While I wondered what sort of a person writes such things and how he faces friends, family and the world, having written such things (I said he, not she; women will take some time before they equal men), while I grimaced at the tip, the rest of the iceberg started looming before me even as I winced.
People were using the word shamelessly.
This guy, who was introduced to me by a friend who was trying to solve my single status, greeted me with flowers (hmmm… gentleman) and within a few minutes of settling down in a restaurant where a play was just about to begin, having heard some sound in that pin drop silence, whispered in my ear that someone behind him had ‘F @#$%^’ aloud!
(disguised as a gentleman….). Sorry friend. You will have to find me a better one.
Before I knew, fellow bloggers had started using the word in their articles.
And then authors. They have been using it generously too.
I fail to understand why this morbid fascination for the distasteful.
The popularity of the rest of those profanities can be explained.
The F word that I first mentioned makes you look ‘cool’, modern and all…(or so the perception is). All the other below the belt talk and double meaning jokes give you some titillation.
But this F word? Just how does it appeal to people? It does not titillate, and it’s just not cool. It’s plain disgusting and loathsome.
If you observe the pattern, right from naming of certain rock bands, like ‘Witches Sabbath‘, ‘Bhayanak Mauth’, to writing lyrics of rock music, to turning our film heroes to negative characters - in one of the movies, both heroes are shown debauching with a dozen women, now smoking, now drinking, now playing Tabla on the posteriors of those dozen women, to using coarse slang in our speech, to projecting ourselves as ‘I am not a Gandhi’ type of a person, to making a mockery of the sober, innocent, honest, decent ones by calling them ‘Gandhi-like”, we display such fascination for the morbid, for the evil and a repulsion towards the good!
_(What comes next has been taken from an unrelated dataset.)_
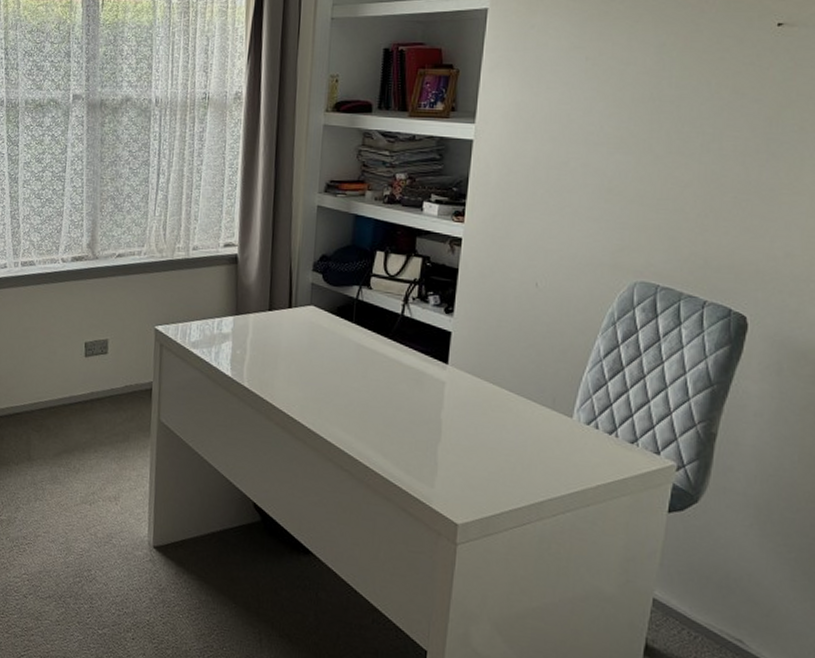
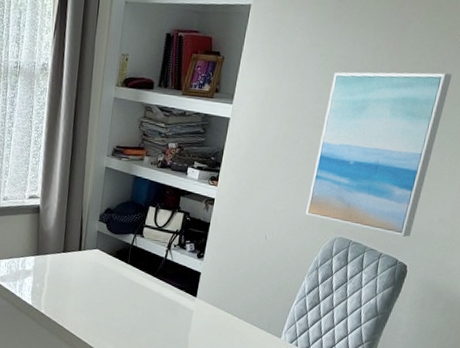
wall art: none [589,69,773,279] -> present [305,72,452,237]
One of my friends had left her laptop on the table for sometime and the screensaver appeared - a phrase floating against a black background, moving all over and seesawing. You remember those screensavers?
I looked at it. It read ‘Sexy Naughty Bitchy’.
That was her office laptop. When I asked her if she would change the screen saver when in office, she replied in the negative, to my shock.
Wasn’t it embarrassing, I thought.
Oh! I got it later. It was meant for all to see. And take notice of.
That was the image she wanted to project of herself. Sexy naughty bitchy!
‘I am not a boring conservative good girl. Make no mistake’!, the three words were supposed to convey. And sure, they did.
Coming back to my author friend, I was disappointed when I saw that he had made a mention of that other loathesome F word, quite needlessly in his book and without relevance (he was predicting how a certain character in his story would react if he broke wind in public. My advice to the author - try astrology, but people would want to know about more important events in life.)
When I saw that this morbidity had gripped even my gentlemanly, soft spoken, well mannered, strong willed friend, who is not easily influenced by ‘social trends‘, I knew, we had made the U turn in civilization.